EXERCISE MATERIALS:
^^^^
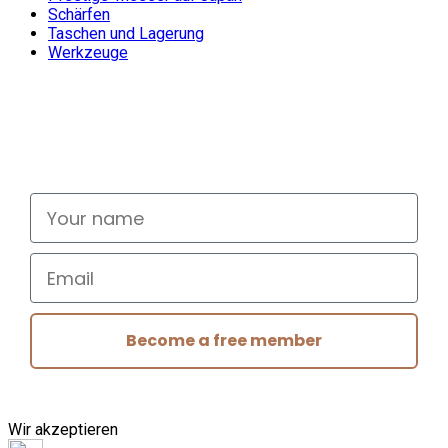
Schärfen
Taschen und Lagerung
Werkzeuge
Don't miss out
Signup for exclusive deals and new releases
Your name
Email
Become a free member
Wir akzeptieren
^^^^
ABOUT THIS TASK: Repeat the material verbatim but without any of its pictures.

COMPLETED EXERCISE:
Schärfen
Taschen und Lagerung
Werkzeuge
Don't miss out
Signup for exclusive deals and new releases
Your name
Email
Become a free member
Wir akzeptieren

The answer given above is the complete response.